Date of Award

Fall 2006

Document Type

Dissertation

Degree Name

Doctor of Philosophy in Environmental Science - (Ph.D.)

Department

Chemistry and Environmental Science

First Advisor

Zeyuan Qiu

Second Advisor

Joseph W. Bozzelli

Third Advisor

S. Mitra

Fourth Advisor

Edward V. Sargent

Fifth Advisor

Joan G. Tell

Sixth Advisor

Daniel Watts

Abstract

Hazardous air pollutants (HAPs) are those pollutants that are known or suspected to cause cancer, serious health effects, or adverse environmental effects. People exposed to HAPs at sufficient concentrations and durations may have an increased risk of getting cancer or experiencing other health effects. The 1990 Amendments to the Clean Air Act (CAAA) directed the U.S. Environmental Protection Agency (USEPA) to use technology-based air pollution control measures to significantly reduce emissions of HAPs from major sources of air pollution, followed by a risk-based assessment to address any remaining or residual health risks.

This study retrospectively assessed the public health risk posed by 17 major source facilities, located in three counties in New Jersey, in 1990, the year the Clean Air Act was last amended.

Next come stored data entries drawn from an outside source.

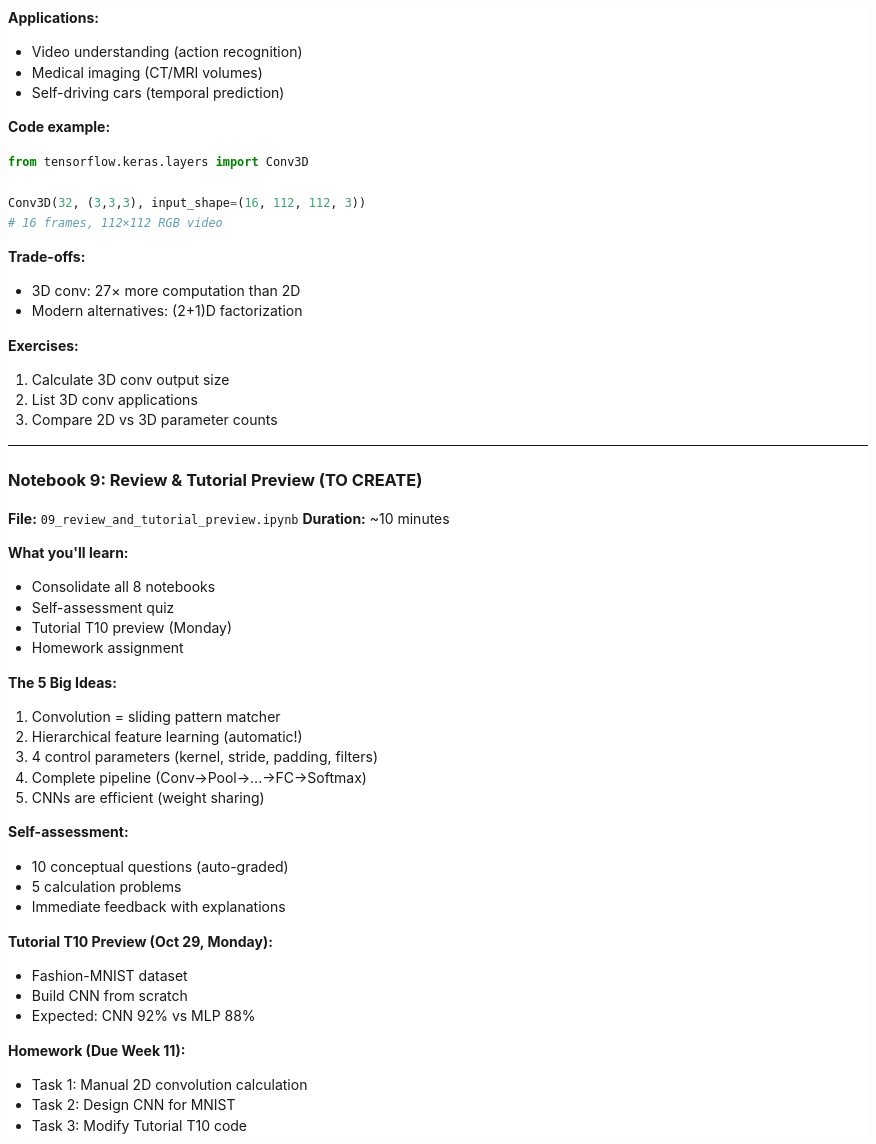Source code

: **Applications:**
- Video understanding (action recognition)
- Medical imaging (CT/MRI volumes)
- Self-driving cars (temporal prediction)

**Code example:**
```python
from tensorflow.keras.layers import Conv3D

Conv3D(32, (3,3,3), input_shape=(16, 112, 112, 3))
# 16 frames, 112×112 RGB video
```

**Trade-offs:**
- 3D conv: 27× more computation than 2D
- Modern alternatives: (2+1)D factorization

**Exercises:**
1. Calculate 3D conv output size
2. List 3D conv applications
3. Compare 2D vs 3D parameter counts

---

### **Notebook 9: Review & Tutorial Preview** (TO CREATE)
**File:** `09_review_and_tutorial_preview.ipynb`
**Duration:** ~10 minutes

**What you'll learn:**
- Consolidate all 8 notebooks
- Self-assessment quiz
- Tutorial T10 preview (Monday)
- Homework assignment

**The 5 Big Ideas:**
1. Convolution = sliding pattern matcher
2. Hierarchical feature learning (automatic!)
3. 4 control parameters (kernel, stride, padding, filters)
4. Complete pipeline (Conv→Pool→...→FC→Softmax)
5. CNNs are efficient (weight sharing)

**Self-assessment:**
- 10 conceptual questions (auto-graded)
- 5 calculation problems
- Immediate feedback with explanations

**Tutorial T10 Preview (Oct 29, Monday):**
- Fashion-MNIST dataset
- Build CNN from scratch
- Expected: CNN 92% vs MLP 88%

**Homework (Due Week 11):**
- Task 1: Manual 2D convolution calculation
- Task 2: Design CNN for MNIST
- Task 3: Modify Tutorial T10 code
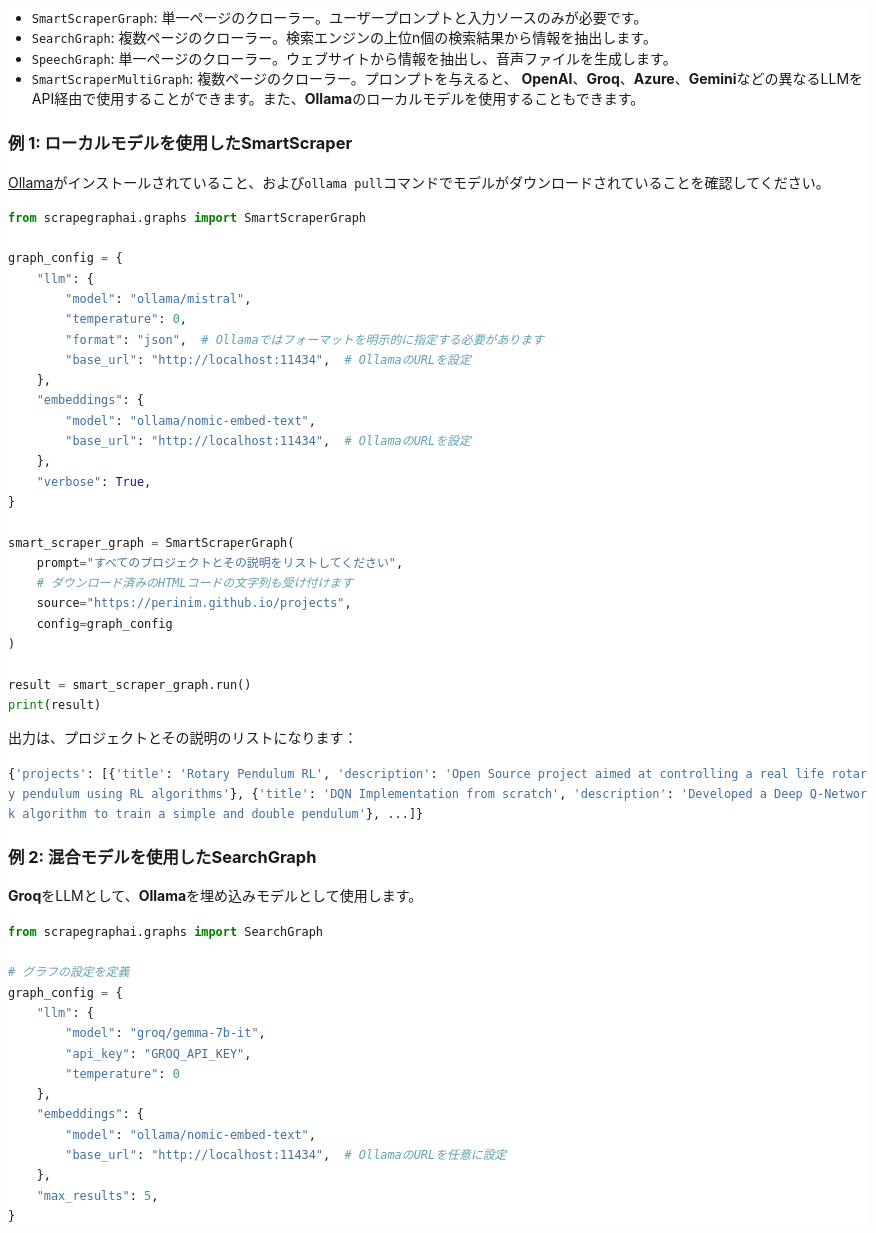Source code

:- `SmartScraperGraph`: 単一ページのクローラー。ユーザープロンプトと入力ソースのみが必要です。
- `SearchGraph`: 複数ページのクローラー。検索エンジンの上位n個の検索結果から情報を抽出します。
- `SpeechGraph`: 単一ページのクローラー。ウェブサイトから情報を抽出し、音声ファイルを生成します。
- `SmartScraperMultiGraph`: 複数ページのクローラー。プロンプトを与えると、
**OpenAI**、**Groq**、**Azure**、**Gemini**などの異なるLLMをAPI経由で使用することができます。また、**Ollama**のローカルモデルを使用することもできます。

### 例 1: ローカルモデルを使用したSmartScraper
[Ollama](https://ollama.com/)がインストールされていること、および`ollama pull`コマンドでモデルがダウンロードされていることを確認してください。

``` python
from scrapegraphai.graphs import SmartScraperGraph

graph_config = {
    "llm": {
        "model": "ollama/mistral",
        "temperature": 0,
        "format": "json",  # Ollamaではフォーマットを明示的に指定する必要があります
        "base_url": "http://localhost:11434",  # OllamaのURLを設定
    },
    "embeddings": {
        "model": "ollama/nomic-embed-text",
        "base_url": "http://localhost:11434",  # OllamaのURLを設定
    },
    "verbose": True,
}

smart_scraper_graph = SmartScraperGraph(
    prompt="すべてのプロジェクトとその説明をリストしてください",
    # ダウンロード済みのHTMLコードの文字列も受け付けます
    source="https://perinim.github.io/projects",
    config=graph_config
)

result = smart_scraper_graph.run()
print(result)
```

出力は、プロジェクトとその説明のリストになります：

```python
{'projects': [{'title': 'Rotary Pendulum RL', 'description': 'Open Source project aimed at controlling a real life rotary pendulum using RL algorithms'}, {'title': 'DQN Implementation from scratch', 'description': 'Developed a Deep Q-Network algorithm to train a simple and double pendulum'}, ...]}
```

### 例 2: 混合モデルを使用したSearchGraph
**Groq**をLLMとして、**Ollama**を埋め込みモデルとして使用します。

```python
from scrapegraphai.graphs import SearchGraph

# グラフの設定を定義
graph_config = {
    "llm": {
        "model": "groq/gemma-7b-it",
        "api_key": "GROQ_API_KEY",
        "temperature": 0
    },
    "embeddings": {
        "model": "ollama/nomic-embed-text",
        "base_url": "http://localhost:11434",  # OllamaのURLを任意に設定
    },
    "max_results": 5,
}

```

Air dispersion modeling, based on the physical characteristics and mass emission rates of the source facilities, was used to quantitatively and spatially estimate the community's exposure to RAPs. The estimated exposures were then used to evaluate the public health risk posed by source facilities individually and collectively. The risk results were used to assess what, if any, air pollution controls would be required for the source facilities by Title III of the CAAA. The economic benefits and costs of these pollution controls were also estimated.

The results suggest that the public health impact of the emissions was limited to the receptors in close proximity to the source facilities. No cumulative impacts were found in nearby residential neighborhoods even when source facilities were clustered together. The morbidity risks from non-carcinogenic pollutants were all below acceptable thresholds. The mortality risks from carcinogenic pollutants were all within the USEPA acceptable risk range. No source facility posed a cancer risk to the community greater than 1 in one hundred thousand, and only three source facilities presented a cancer risk greater than 1 in one million. The results suggest that the addition of technology-based air pollution controls results in relatively small reductions in community health risk and that the residual risk, after the additional controls, is minimal.